Il figlio della Cancellieri indagato per bancarotta

MilanoIl profilo emerso dalle intercettazioni telefoniche non era certo dei più lusinghieri. Perché lui, Piergiorgio Peluso, è uno «messo lì dalle banche». Uno «che ha distrutto tutto». Uno che ha preso «cinque milioni e mezzo da Fonsai», ed è «talmente protetto» che chissà «cosa gli daranno in Telecom». Così parlava Giulia Maria Ligresti, ex vice presidente del cda della società assicurativa, ascoltata dai militari della guardia di finanza. Eccolo, il ritratto del figlio dell'ex ministro dell'Interno Annamaria Cancellieri, che nell'ottobre del 2012 - per quattordici mesi da direttore generale - se n'era andato da Fonsai con una buonuscita di 3,6 milioni di euro. E qualcosa dev'essere andato storto, in quella breve parentesi professionale nella compagnia di assicurazioni, se ieri il pubblico ministero milanese Luigi Orsi gli ha fatto consegnare un invito a comparire con l'accusa di concorso in bancarotta per il fallimento di Imco, holding della famiglia Ligresti a capo assieme a Sinergia di Premafin e dichiarate fallite dal tribunale del capoluogo lombardo nel giugno del 2012. Proprio per il crac di Imco e Sinergia, di recente il gip Roberto Arnaldi ha interdetto per due mesi alcuni ex amministratori dall'esercizio delle cariche societarie.
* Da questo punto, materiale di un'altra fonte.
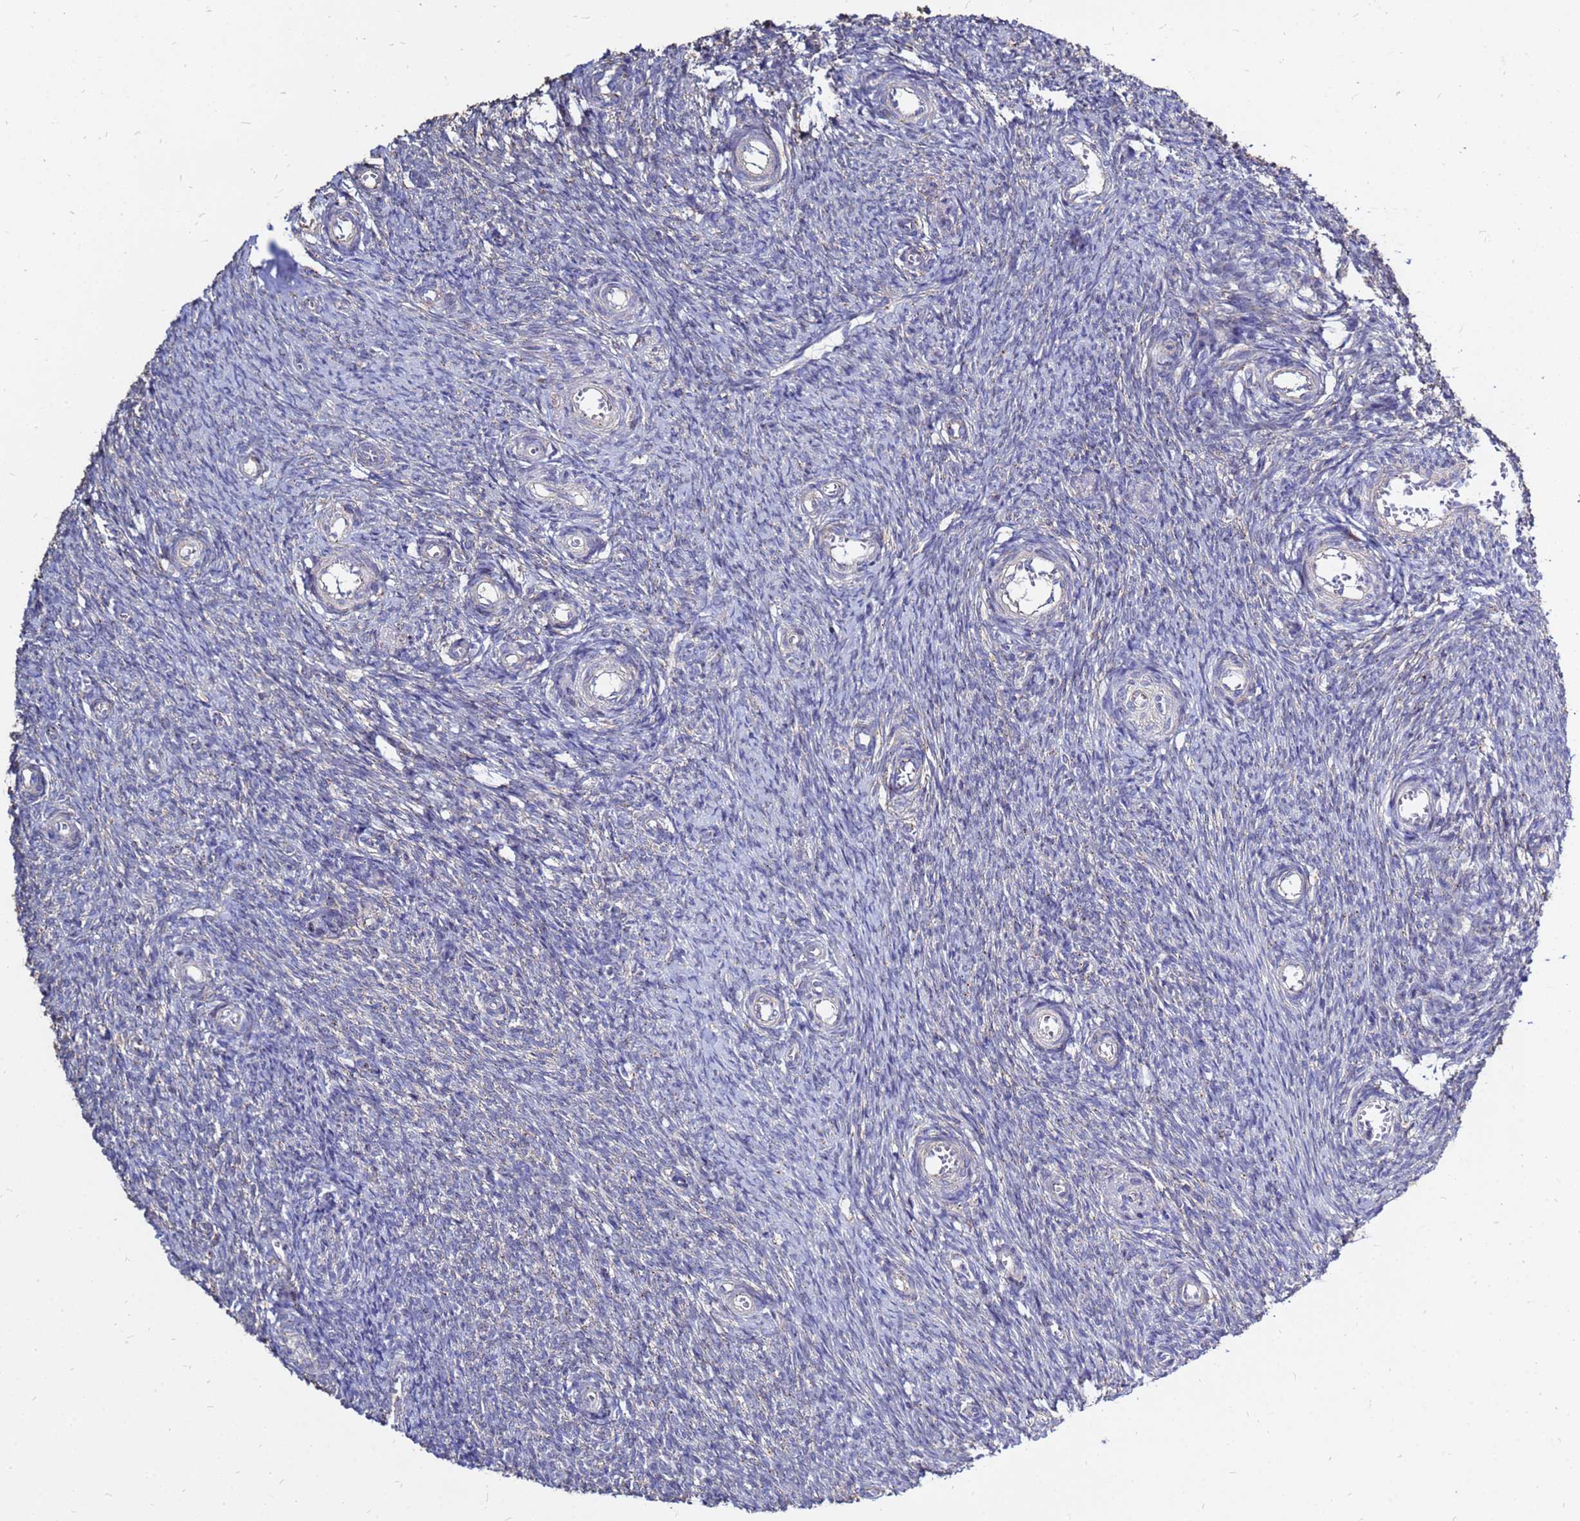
{"staining": {"intensity": "negative", "quantity": "none", "location": "none"}, "tissue": "ovary", "cell_type": "Ovarian stroma cells", "image_type": "normal", "snomed": [{"axis": "morphology", "description": "Normal tissue, NOS"}, {"axis": "topography", "description": "Ovary"}], "caption": "Immunohistochemical staining of benign ovary shows no significant expression in ovarian stroma cells.", "gene": "MOB2", "patient": {"sex": "female", "age": 44}}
Ma perché Peluso? Che ruolo ebbe il figlio dell'ex ministro nel buco da 400 milioni di euro che ha messo a rischio persino l'acquisizione di Fonsai da parte di Unipol? A inguaiare il top manager sono alcune email che l'ex capo di Unicredit Corporate Banking ha scambiato con Salvatore Rubino (ex presidente del consiglio di amministrazione di Imco ed ex direttore generale di Sinergia spa, anch'egli indagato), nelle quali si parlava dell'operazione relativa alle aree del Cerba, il Centro medico per la ricerca avanzata che a Milano dovrebbe essere completato per il gennaio del 2016, e che in realtà sta viaggiando tra non pochi ostacoli. Il capitolo di inchiesta riguarda la ristrutturazione di Sinergia, che sarebbe avvenuta - si legge negli atti di indagine - attraverso il trasferimento dei 108,5 milioni di euro di debito bancario sulle «spalle, non robuste, della controllata Imco», nell'interesse degli istituti di credito, in primo luogo Unicredit, e poi GE Capital. Così facendo, secondo la Procura, sarebbe stato dissipato «il patrimonio di Imco con una operazione, preparata nei mesi antecedenti e perfezionata il 5 agosto 2010, (...) all'esito della quale Imco assumeva il rilevante debito già in capo alla controllante Sinergia, si indebitava verso i medesimi creditori già della controllante, concedeva garanzie sui propri beni e specialmente l'area cosiddetta Cerba, giustificava il versamento alla controllante con l'acquisto di un cespite (Tenuta Cesarina) privo di valore commerciale».

Anche per questo le due società sarebbero finite a gambe all'aria. E che la situazione fosse ormai compromessa lo si capì nel giugno di due anni fa, quando il tribunale fallimentare di Milano bocciò l'istanza presentata dai legali dei Ligresti che chiedevano due settimane per presentare un piano di ristrutturazione del debito. Ma era tutto l'impero di don Salvatore a essere in profonda sofferenza. E non solo Peluso - inviato da Unicredit - non sarebbe riuscito a salvare Fonsai, ma per i pm avrebbe anzi contibuito a spolpare il gruppo. Perché, diceva di lui Giulia Ligresti, «questo qui è entrato, ha distrutto tutto, ha avuto il mandato come se tu entri in una azienda, svalorizzi tutto, distruggi tutto, fai in modo che uno se la può prendere a zero».